Mis en cause dans une enquête pour leur gestion de la crise du coronavirus, l'actuel ministre de la Santé Olivier Véran mais aussi l'ancien Premier ministre Edouard Philippe et les ex-membres du gouvernement Agnès Buzyn, Sibeth Ndiaye ont vu leurs domiciles et bureaux perquisitionnés jeudi matin.
D'autres perquisitions ont été menées chez le directeur général de la Santé Jérôme Salomon et la directrice générale de Santé Publique France, Geneviève Chêne. Ces opérations ordonnées par la Cour de justice de la Répubique (CJR) se sont déroulées «sans difficulté», a fait savoir le ministère de la Santé, «de façon très courtoise et avec la pleine coopération du maire» du Havre, selon l'entourage de M. Philippe.
«Edouard Philippe a toujours dit qu'il se tenait à disposition de la justice», a souligné de même source.
Selon une source judiciaire, ces perquisitions ont été réalisées par les gendarmes de l'OCLAESP (Office central de lutte contre les atteintes à l'environnement et à la santé publique) et de l'OCLCIFF (Office central de lutte contre la corruption et les infractions financières et fiscales). Certaines perquisitions étaient encore en cours jeudi en fin de matinée.
Leur timing pose question puisqu'elles viennent brouiller la communication gouvernementale qui, au lendemain de l'annonce choc de couvre-feux nocturnes en Île-de-France et dans huit métropoles, doit entrer dans une explication de texte très attendue avec une conférence de presse de Jean Castex à 14H00.
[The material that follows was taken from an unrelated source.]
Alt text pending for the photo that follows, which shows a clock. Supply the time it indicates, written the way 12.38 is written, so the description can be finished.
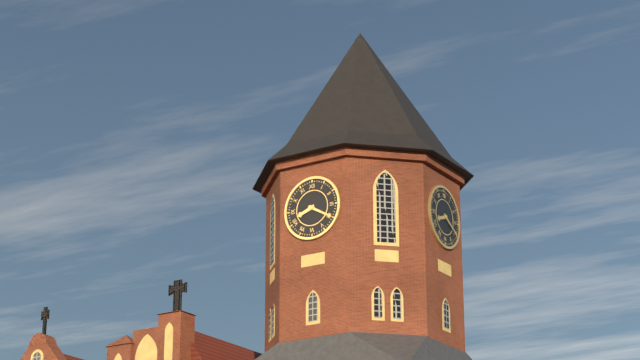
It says 8.20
«Ca n'est pas l'urgence aujourd'hui, on doit lutter contre la deuxième vague et je ne suis pas persuadé qu'on doive perdre du temps avec ça», a réagi sur BFMTV le président de l'UDI Jean-Christophe Lagarde, qui ne croit «pas à la responsabilité pénale des ministres dans cette affaire».
«Je vois vraiment dans cette perquisition ordonnée au lendemain de la déclaration du président de la République par les plus hauts magistrats une vraie déclaration de guerre de la justice au pouvoir politique», a estimé sur LCI Gilbert Collard, député européen proche du RN.
«Mise en scène»
«C'est la procédure normale» et «ça prouve qu'il n'y pas deux justices à deux vitesses», a souligné sur BFMTV la députée (LREM) du Tarn Marie-Christine Verdier-Jouclas, qui ne «voudrait pas qu'on brouille le message le plus important : ce que nous a dit le président hier soir.»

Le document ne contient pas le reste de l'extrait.